Department of Mechanical Engineering, Columbia University , New York, New York 10027, United States.
Nano Lett. 2015 Mar 11;15(3):2001-5. doi: 10.1021/nl504860z. Epub 2015 Mar 2.
Nanoscale and power-efficient electro-optic (EO) modulators are essential components for optical interconnects that are beginning to replace electrical wiring for intra- and interchip communications.1-4 Silicon-based EO modulators show sufficient figures of merits regarding device footprint, speed, power consumption, and modulation depth.5-11 However, the weak electro-optic effect of silicon still sets a technical bottleneck for these devices, motivating the development of modulators based on new materials. Graphene, a two-dimensional carbon allotrope, has emerged as an alternative active material for optoelectronic applications owing to its exceptional optical and electronic properties.12-14 Here, we demonstrate a high-speed graphene electro-optic modulator based on a graphene-boron nitride (BN) heterostructure integrated with a silicon photonic crystal nanocavity. Strongly enhanced light-matter interaction of graphene in a submicron cavity enables efficient electrical tuning of the cavity reflection. We observe a modulation depth of 3.2 dB and a cutoff frequency of 1.2 GHz.

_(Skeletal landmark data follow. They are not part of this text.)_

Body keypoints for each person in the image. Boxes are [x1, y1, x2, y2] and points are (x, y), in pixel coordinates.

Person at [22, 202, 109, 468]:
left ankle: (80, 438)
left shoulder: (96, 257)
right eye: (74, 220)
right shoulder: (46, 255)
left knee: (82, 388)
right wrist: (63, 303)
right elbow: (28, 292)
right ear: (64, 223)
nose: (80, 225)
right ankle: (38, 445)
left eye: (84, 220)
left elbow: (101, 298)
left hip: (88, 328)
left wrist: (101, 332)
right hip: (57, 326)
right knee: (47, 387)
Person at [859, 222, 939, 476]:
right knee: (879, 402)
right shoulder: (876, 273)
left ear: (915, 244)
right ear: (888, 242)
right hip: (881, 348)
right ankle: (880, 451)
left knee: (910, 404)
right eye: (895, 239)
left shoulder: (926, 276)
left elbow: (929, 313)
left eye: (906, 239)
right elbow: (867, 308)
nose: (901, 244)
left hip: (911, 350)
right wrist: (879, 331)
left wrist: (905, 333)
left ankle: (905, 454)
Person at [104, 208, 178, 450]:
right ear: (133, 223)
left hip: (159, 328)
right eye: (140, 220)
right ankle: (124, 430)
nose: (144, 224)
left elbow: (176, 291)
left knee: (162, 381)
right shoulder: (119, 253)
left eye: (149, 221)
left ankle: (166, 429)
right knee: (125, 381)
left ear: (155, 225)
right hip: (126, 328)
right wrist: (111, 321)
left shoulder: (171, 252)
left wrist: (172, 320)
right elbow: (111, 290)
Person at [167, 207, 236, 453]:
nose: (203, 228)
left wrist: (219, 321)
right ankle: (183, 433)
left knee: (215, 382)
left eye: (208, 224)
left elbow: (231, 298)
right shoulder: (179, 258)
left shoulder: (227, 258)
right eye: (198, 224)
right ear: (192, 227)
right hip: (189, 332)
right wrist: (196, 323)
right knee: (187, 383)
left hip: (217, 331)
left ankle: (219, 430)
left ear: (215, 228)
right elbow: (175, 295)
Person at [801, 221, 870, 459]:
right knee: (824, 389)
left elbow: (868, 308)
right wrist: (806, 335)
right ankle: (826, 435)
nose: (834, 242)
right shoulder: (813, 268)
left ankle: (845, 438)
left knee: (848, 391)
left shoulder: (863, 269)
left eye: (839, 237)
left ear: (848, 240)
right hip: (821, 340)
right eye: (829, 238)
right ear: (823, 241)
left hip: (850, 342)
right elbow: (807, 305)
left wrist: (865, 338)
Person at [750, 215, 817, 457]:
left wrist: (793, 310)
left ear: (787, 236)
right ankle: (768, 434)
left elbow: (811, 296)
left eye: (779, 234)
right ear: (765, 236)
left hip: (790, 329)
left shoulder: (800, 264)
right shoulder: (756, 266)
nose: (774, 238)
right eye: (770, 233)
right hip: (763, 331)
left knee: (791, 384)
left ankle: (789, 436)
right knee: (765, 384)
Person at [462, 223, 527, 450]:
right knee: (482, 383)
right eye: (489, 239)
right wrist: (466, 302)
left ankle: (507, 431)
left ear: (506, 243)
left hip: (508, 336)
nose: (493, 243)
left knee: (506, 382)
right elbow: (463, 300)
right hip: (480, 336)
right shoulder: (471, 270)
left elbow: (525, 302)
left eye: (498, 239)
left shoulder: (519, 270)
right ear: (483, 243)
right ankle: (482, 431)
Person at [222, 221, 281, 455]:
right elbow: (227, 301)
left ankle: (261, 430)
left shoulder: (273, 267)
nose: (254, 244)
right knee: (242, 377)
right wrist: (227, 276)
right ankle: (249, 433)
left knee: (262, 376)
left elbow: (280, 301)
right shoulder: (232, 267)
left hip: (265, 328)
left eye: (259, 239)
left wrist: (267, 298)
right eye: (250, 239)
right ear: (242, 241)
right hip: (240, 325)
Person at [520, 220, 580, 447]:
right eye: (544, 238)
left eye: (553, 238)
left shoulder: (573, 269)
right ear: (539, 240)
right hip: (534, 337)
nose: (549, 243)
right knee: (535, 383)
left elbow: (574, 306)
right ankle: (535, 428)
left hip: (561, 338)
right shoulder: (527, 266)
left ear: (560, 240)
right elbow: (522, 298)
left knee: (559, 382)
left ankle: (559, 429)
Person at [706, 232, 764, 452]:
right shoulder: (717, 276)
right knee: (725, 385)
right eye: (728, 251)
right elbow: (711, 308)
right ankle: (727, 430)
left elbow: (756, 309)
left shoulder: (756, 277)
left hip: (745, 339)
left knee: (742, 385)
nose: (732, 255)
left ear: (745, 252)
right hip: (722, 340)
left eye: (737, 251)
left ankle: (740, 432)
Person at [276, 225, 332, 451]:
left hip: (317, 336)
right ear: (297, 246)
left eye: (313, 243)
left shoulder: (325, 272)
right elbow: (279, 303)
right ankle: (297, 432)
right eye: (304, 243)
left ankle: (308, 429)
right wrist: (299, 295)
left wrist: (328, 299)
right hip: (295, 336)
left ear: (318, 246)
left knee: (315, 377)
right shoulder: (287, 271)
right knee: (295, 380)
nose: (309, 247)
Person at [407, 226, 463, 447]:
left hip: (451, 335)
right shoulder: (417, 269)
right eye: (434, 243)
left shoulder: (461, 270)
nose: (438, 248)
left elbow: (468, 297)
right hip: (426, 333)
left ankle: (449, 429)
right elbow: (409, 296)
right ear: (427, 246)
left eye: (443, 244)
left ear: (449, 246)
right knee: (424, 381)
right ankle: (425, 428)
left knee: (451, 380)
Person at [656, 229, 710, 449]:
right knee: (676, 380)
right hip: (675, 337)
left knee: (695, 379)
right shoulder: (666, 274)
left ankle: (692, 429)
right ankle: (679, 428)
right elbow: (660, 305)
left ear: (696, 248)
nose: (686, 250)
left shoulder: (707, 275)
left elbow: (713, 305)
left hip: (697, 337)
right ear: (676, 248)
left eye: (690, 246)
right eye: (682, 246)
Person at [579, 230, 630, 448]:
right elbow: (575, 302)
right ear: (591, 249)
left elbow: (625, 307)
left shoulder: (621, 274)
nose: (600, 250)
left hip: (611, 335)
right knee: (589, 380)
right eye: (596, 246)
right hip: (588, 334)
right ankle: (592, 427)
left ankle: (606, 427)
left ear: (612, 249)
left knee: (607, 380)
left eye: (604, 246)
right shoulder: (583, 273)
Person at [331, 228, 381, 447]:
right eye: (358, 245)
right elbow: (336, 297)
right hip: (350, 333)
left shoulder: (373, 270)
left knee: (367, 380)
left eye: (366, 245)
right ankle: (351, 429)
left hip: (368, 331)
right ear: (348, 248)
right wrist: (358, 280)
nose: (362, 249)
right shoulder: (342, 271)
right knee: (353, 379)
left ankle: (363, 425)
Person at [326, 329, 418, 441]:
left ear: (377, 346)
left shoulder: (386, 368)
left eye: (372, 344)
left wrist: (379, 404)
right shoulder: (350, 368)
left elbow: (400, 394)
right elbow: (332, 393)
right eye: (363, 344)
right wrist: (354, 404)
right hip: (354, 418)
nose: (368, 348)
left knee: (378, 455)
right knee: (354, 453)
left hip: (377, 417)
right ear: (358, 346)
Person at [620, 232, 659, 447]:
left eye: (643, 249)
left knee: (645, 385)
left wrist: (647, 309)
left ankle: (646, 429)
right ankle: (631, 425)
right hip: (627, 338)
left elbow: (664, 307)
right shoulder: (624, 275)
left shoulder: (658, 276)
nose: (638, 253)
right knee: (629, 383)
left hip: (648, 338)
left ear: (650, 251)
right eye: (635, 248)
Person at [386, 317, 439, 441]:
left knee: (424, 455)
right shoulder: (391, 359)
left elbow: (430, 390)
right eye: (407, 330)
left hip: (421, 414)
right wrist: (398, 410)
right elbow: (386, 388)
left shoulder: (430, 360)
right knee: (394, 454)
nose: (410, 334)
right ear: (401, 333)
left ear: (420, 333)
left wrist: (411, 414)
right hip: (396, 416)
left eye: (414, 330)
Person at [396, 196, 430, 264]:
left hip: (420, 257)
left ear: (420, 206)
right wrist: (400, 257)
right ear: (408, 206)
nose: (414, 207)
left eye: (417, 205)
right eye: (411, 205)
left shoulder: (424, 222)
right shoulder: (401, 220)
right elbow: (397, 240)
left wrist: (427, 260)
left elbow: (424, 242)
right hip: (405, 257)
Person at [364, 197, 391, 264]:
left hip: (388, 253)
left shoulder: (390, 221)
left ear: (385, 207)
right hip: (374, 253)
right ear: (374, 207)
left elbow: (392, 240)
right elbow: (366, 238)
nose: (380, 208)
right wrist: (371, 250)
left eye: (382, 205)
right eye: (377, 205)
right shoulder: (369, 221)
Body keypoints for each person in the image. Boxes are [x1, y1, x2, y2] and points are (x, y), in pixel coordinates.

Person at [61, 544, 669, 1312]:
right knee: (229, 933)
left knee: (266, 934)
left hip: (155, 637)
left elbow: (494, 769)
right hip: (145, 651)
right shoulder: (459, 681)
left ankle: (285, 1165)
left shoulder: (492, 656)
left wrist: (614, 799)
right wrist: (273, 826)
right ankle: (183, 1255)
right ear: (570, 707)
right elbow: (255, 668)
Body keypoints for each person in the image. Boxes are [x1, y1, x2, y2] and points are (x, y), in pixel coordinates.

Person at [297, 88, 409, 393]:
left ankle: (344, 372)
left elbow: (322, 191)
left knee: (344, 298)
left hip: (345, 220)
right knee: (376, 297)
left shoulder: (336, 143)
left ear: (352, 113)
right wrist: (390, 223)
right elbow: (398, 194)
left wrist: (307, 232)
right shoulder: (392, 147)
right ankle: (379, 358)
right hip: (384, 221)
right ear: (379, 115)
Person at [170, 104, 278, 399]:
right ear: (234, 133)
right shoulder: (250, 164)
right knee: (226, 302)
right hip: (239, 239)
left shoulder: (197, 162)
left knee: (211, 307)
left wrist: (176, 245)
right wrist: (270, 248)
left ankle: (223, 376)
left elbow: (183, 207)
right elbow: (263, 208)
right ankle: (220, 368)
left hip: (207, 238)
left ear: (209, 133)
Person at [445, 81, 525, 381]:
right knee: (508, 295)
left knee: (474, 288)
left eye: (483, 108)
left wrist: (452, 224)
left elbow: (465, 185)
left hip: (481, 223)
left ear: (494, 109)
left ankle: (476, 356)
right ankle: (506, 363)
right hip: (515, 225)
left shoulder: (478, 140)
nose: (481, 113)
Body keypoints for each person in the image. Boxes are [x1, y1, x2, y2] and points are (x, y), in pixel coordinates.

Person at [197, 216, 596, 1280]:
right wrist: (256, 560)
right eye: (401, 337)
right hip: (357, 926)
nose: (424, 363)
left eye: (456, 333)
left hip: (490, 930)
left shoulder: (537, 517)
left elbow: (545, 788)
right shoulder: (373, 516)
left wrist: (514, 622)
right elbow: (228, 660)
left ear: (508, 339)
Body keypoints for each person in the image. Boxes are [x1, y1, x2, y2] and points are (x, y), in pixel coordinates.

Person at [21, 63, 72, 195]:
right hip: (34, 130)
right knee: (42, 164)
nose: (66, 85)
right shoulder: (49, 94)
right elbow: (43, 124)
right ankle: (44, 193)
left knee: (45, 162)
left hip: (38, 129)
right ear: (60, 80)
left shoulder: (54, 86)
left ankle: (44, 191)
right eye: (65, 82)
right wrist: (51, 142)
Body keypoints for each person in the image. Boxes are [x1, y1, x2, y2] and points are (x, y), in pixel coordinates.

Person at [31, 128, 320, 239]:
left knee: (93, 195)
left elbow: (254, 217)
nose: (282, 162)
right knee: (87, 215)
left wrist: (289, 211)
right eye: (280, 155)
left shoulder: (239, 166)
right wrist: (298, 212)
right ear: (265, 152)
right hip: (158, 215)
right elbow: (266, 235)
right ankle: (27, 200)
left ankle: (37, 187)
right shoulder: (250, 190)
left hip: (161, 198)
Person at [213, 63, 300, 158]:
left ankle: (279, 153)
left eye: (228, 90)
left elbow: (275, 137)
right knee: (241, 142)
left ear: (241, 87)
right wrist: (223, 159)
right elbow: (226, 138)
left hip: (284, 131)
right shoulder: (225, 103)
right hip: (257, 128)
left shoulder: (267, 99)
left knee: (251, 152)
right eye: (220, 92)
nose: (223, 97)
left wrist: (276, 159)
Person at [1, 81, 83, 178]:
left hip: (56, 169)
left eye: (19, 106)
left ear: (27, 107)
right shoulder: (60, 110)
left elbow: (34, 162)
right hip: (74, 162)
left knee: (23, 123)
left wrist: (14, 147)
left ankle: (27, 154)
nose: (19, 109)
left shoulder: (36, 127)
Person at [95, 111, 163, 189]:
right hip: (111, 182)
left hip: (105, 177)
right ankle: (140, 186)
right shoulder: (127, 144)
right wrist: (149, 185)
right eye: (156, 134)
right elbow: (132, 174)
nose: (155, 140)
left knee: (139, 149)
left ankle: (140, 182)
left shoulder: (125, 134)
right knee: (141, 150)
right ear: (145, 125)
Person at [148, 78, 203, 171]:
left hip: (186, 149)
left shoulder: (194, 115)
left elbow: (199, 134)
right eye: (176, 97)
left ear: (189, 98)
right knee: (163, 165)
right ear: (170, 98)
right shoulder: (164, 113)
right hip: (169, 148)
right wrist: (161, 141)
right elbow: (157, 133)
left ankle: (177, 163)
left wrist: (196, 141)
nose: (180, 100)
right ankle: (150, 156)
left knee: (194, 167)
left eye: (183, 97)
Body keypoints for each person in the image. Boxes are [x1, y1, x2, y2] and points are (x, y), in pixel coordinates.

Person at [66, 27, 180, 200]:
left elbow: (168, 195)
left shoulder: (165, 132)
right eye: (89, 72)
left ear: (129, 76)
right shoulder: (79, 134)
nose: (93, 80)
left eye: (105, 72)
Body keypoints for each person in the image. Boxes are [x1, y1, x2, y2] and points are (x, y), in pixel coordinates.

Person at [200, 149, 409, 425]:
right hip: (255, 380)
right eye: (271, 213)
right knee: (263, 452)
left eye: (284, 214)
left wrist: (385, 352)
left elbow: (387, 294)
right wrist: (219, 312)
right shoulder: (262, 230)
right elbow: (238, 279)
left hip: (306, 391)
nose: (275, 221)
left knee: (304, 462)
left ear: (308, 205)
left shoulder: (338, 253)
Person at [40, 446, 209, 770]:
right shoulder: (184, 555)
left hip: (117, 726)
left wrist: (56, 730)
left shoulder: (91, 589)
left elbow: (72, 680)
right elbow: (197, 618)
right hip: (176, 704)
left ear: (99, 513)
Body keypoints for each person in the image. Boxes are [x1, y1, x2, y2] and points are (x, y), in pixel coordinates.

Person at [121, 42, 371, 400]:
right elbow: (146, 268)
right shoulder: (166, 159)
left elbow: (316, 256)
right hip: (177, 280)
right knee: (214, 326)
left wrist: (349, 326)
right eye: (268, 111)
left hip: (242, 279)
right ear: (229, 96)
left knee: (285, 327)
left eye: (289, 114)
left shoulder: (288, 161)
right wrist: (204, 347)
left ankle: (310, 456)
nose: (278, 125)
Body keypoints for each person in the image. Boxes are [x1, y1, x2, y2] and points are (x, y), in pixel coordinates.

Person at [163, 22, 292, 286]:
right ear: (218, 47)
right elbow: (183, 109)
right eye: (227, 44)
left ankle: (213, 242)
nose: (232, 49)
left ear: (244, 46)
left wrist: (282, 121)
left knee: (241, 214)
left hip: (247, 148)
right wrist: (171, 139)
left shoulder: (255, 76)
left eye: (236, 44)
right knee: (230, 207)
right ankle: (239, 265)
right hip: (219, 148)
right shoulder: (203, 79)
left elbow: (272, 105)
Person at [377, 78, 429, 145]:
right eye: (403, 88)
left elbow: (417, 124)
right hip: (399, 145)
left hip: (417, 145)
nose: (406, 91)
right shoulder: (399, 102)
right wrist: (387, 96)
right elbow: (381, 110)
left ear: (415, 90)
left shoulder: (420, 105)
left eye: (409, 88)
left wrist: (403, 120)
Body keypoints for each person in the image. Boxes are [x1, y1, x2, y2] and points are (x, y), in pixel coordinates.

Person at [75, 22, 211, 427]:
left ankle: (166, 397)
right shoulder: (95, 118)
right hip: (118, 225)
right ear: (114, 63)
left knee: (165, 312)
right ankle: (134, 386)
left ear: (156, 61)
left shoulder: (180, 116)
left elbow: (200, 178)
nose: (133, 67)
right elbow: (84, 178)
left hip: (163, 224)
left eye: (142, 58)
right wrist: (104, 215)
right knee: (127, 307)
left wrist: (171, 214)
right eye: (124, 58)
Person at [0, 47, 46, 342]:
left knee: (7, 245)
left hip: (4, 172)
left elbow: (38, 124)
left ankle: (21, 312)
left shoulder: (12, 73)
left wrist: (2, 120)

纳米级、低功耗的电光(EO)调制器是光互连的关键组件,它们开始取代用于芯片内和芯片间通信的电布线。1-4 基于硅的 EO 调制器在器件占地面积、速度、功耗和调制深度方面具有足够的优异性能。5-11 然而,硅的弱电光效应仍然是这些器件的技术瓶颈,这促使人们开发基于新材料的调制器。石墨烯,一种二维碳同素异形体,由于其出色的光学和电子特性,已成为光电应用的替代有源材料。12-14 在这里,我们展示了一种基于石墨烯-氮化硼(BN)异质结构与硅光子晶体纳米腔集成的高速石墨烯电光调制器。在亚微米腔中,石墨烯的强光物质相互作用使腔反射的电调谐变得高效。我们观察到 3.2 dB 的调制深度和 1.2 GHz 的截止频率。